Trish Clark Gallery is pleased to present Evanescent Monuments, a rich suite of Chris Corson-Scott’s new photographs that call our attention to the past before it disappears entirely.
Reminding us of our collective dependence upon, and necessary care of, the natural world, the artist’s understanding of patterns of human behaviour is mirrored by his sensitive capture of light, which remains the equivalent subject in his highly pertinent images of largely forgotten historical sites. Corson-Scott produces haunting images within a global conceptual discourse, while revealing photography’s attempt to arrest the fleeting moment.
Chris Corson-Scott’s extended explorations have yielded images remarkable for their unsettling juxtapositions of historic industry within the reclaiming natural world, the remnants of industrial behemoths on which the prosperity of New Zealand was formed. In photographing sites now decayed and largely forgotten but uncovered by his diligent research, the artist utilises the old analogue technology of film and 8×10 camera, capturing light and detail in ways impossible to achieve with digital technology.
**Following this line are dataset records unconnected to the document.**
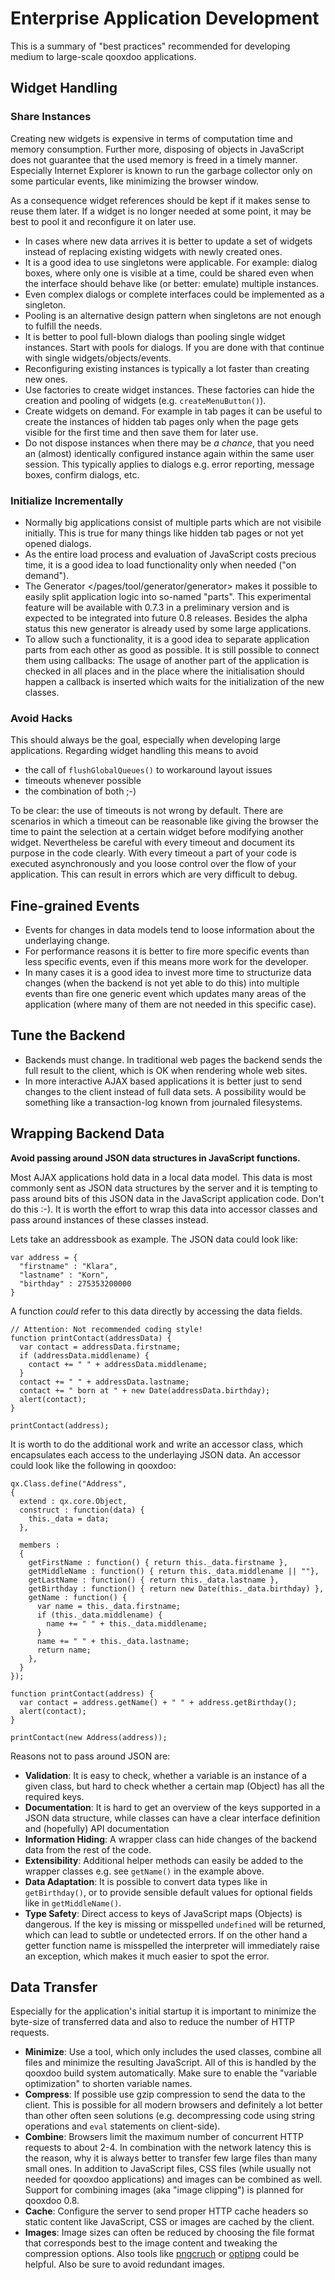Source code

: Enterprise Application Development
==================================

This is a summary of "best practices" recommended for developing medium
to large-scale qooxdoo applications.

Widget Handling
---------------

### Share Instances

Creating new widgets is expensive in terms of computation time and
memory consumption. Further more, disposing of objects in JavaScript
does not guarantee that the used memory is freed in a timely manner.
Especially Internet Explorer is known to run the garbage collector only
on some particular events, like minimizing the browser window.

As a consequence widget references should be kept if it makes sense to
reuse them later. If a widget is no longer needed at some point, it may
be best to pool it and reconfigure it on later use.

-   In cases where new data arrives it is better to update a set of
    widgets instead of replacing existing widgets with newly created
    ones.
-   It is a good idea to use singletons were applicable. For example:
    dialog boxes, where only one is visible at a time, could be shared
    even when the interface should behave like (or better: emulate)
    multiple instances.
-   Even complex dialogs or complete interfaces could be implemented as
    a singleton.
-   Pooling is an alternative design pattern when singletons are not
    enough to fulfill the needs.
-   It is better to pool full-blown dialogs than pooling single widget
    instances. Start with pools for dialogs. If you are done with that
    continue with single widgets/objects/events.
-   Reconfiguring existing instances is typically a lot faster than
    creating new ones.
-   Use factories to create widget instances. These factories can hide
    the creation and pooling of widgets (e.g. `createMenuButton()`).
-   Create widgets on demand. For example in tab pages it can be useful
    to create the instances of hidden tab pages only when the page gets
    visible for the first time and then save them for later use.
-   Do not dispose instances when there may be *a chance*, that you need
    an (almost) identically configured instance again within the same
    user session. This typically applies to dialogs e.g. error
    reporting, message boxes, confirm dialogs, etc.

### Initialize Incrementally

-   Normally big applications consist of multiple parts which are not
    visibile initially. This is true for many things like hidden tab
    pages or not yet opened dialogs.
-   As the entire load process and evaluation of JavaScript costs
    precious time, it is a good idea to load functionality only when
    needed ("on demand").
-   The Generator \</pages/tool/generator/generator\> makes it possible
    to easily split application logic into so-named "parts". This
    experimental feature will be available with 0.7.3 in a preliminary
    version and is expected to be integrated into future 0.8 releases.
    Besides the alpha status this new generator is already used by some
    large applications.
-   To allow such a functionality, it is a good idea to separate
    application parts from each other as good as possible. It is still
    possible to connect them using callbacks: The usage of another part
    of the application is checked in all places and in the place where
    the initialisation should happen a callback is inserted which waits
    for the initialization of the new classes.

### Avoid Hacks

This should always be the goal, especially when developing large
applications. Regarding widget handling this means to avoid

-   the call of `flushGlobalQueues()` to workaround layout issues
-   timeouts whenever possible
-   the combination of both ;-)

To be clear: the use of timeouts is not wrong by default. There are
scenarios in which a timeout can be reasonable like giving the browser
the time to paint the selection at a certain widget before modifying
another widget. Nevertheless be careful with every timeout and document
its purpose in the code clearly. With every timeout a part of your code
is executed asynchronously and you loose control over the flow of your
application. This can result in errors which are very difficult to
debug.

Fine-grained Events
-------------------

-   Events for changes in data models tend to loose information about
    the underlaying change.
-   For performance reasons it is better to fire more specific events
    than less specific events, even if this means more work for the
    developer.
-   In many cases it is a good idea to invest more time to structurize
    data changes (when the backend is not yet able to do this) into
    multiple events than fire one generic event which updates many areas
    of the application (where many of them are not needed in this
    specific case).

Tune the Backend
----------------

-   Backends must change. In traditional web pages the backend sends the
    full result to the client, which is OK when rendering whole web
    sites.
-   In more interactive AJAX based applications it is better just to
    send changes to the client instead of full data sets. A possibility
    would be something like a transaction-log known from journaled
    filesystems.

Wrapping Backend Data
---------------------

**Avoid passing around JSON data structures in JavaScript functions.**

Most AJAX applications hold data in a local data model. This data is
most commonly sent as JSON data structures by the server and it is
tempting to pass around bits of this JSON data in the JavaScript
application code. Don't do this :-). It is worth the effort to wrap this
data into accessor classes and pass around instances of these classes
instead.

Lets take an addressbook as example. The JSON data could look like:

    var address = {
      "firstname" : "Klara",
      "lastname" : "Korn",
      "birthday" : 275353200000
    }

A function *could* refer to this data directly by accessing the data
fields.

    // Attention: Not recommended coding style!
    function printContact(addressData) {
      var contact = addressData.firstname;
      if (addressData.middlename) {
        contact += " " + addressData.middlename;
      }      
      contact += " " + addressData.lastname;
      contact += " born at " + new Date(addressData.birthday);
      alert(contact);
    }

    printContact(address);

It is worth to do the additional work and write an accessor class, which
encapsulates each access to the underlaying JSON data. An accessor could
look like the following in qooxdoo:

    qx.Class.define("Address",
    {
      extend : qx.core.Object,
      construct : function(data) {
        this._data = data;
      },

      members :
      {
        getFirstName : function() { return this._data.firstname },
        getMiddleName : function() { return this._data.middlename || ""},
        getLastName : function() { return this._data.lastname },
        getBirthday : function() { return new Date(this._data.birthday) },
        getName : function() {
          var name = this._data.firstname;
          if (this._data.middlename) {
            name += " " + this._data.middlename;
          }      
          name += " " + this._data.lastname;
          return name;
        },
      }
    });

    function printContact(address) {
      var contact = address.getName() + " " + address.getBirthday();
      alert(contact);
    }

    printContact(new Address(address));

Reasons not to pass around JSON are:

-   **Validation**: It is easy to check, whether a variable is an
    instance of a given class, but hard to check whether a certain map
    (Object) has all the required keys.
-   **Documentation**: It is hard to get an overview of the keys
    supported in a JSON data structure, while classes can have a clear
    interface definition and (hopefully) API documentation
-   **Information Hiding**: A wrapper class can hide changes of the
    backend data from the rest of the code.
-   **Extensibility**: Additional helper methods can easily be added to
    the wrapper classes e.g. see `getName()` in the example above.
-   **Data Adaptation**: It is possible to convert data types like in
    `getBirthday()`, or to provide sensible default values for optional
    fields like in `getMiddleName()`.
-   **Type Safety**: Direct access to keys of JavaScript maps (Objects)
    is dangerous. If the key is missing or misspelled `undefined` will
    be returned, which can lead to subtle or undetected errors. If on
    the other hand a getter function name is misspelled the interpreter
    will immediately raise an exception, which makes it much easier to
    spot the error.

Data Transfer
-------------

Especially for the application's initial startup it is important to
minimize the byte-size of transferred data and also to reduce the number
of HTTP requests.

-   **Minimize**: Use a tool, which only includes the used classes,
    combine all files and minimize the resulting JavaScript. All of this
    is handled by the qooxdoo build system automatically. Make sure to
    enable the "variable optimization" to shorten variable names.
-   **Compress**: If possible use gzip compression to send the data to
    the client. This is possible for all modern browsers and definitely
    a lot better than other often seen solutions (e.g. decompressing
    code using string operations and `eval` statements on client-side).
-   **Combine**: Browsers limit the maximum number of concurrent HTTP
    requests to about 2-4. In combination with the network latency this
    is the reason, why it is always better to transfer few large files
    than many small ones. In addition to JavaScript files, CSS files
    (while usually not needed for qooxdoo applications) and images can
    be combined as well. Support for combining images (aka "image
    clipping") is planned for qooxdoo 0.8.
-   **Cache**: Configure the server to send proper HTTP cache headers so
    static content like JavaScript, CSS or images are cached by the
    client.
-   **Images**: Image sizes can often be reduced by choosing the file
    format that corresponds best to the image content and tweaking the
    compression options. Also tools like
    [pngcruch](http://en.wikipedia.org/wiki/Pngcrush) or
    [optipng](http://optipng.sourceforge.net/) could be helpful. Also be
    sure to avoid redundant images.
Corson-Scott has exhibited widely in New Zealand and internationally. Exhibitions include The Devil’s Blind Spot (2016-17) at Christchurch Art Gallery; Kinder’s Presence (2013-14) at Auckland Art Gallery Toi O Tamaki; History in the Taking: 40 Years of PhotoForum (2014) at The University of Auckland’s Gus Fisher Gallery; Photo 14, Maag Halle, Zurich, Switzerland; My Place (2013) Pingyao International Photography Festival, China; Recent Auckland Photography (2013) at North Art; and solo exhibitions at Photospace Gallery, Wellington; the artist-run space Snake Pit, New Photographs (2012); and Photographs (2011) at Wallace Art Centre. With art historian Edward Hanfling he is the co-author of Pictures They Want to Make: Recent Auckland Photography (Photoforum, Auckland: 2013).
Key Collections: Auckland Art Gallery Toi o Tamaki, Auckland; Chartwell Collection at Auckland Art Gallery Toi o Tamaki, Auckland; Christchurch Art Gallery Te Puna O Waiwhetu; Wallace Arts Trust, Auckland; NZ Ministry of Foreign Affairs and Trade.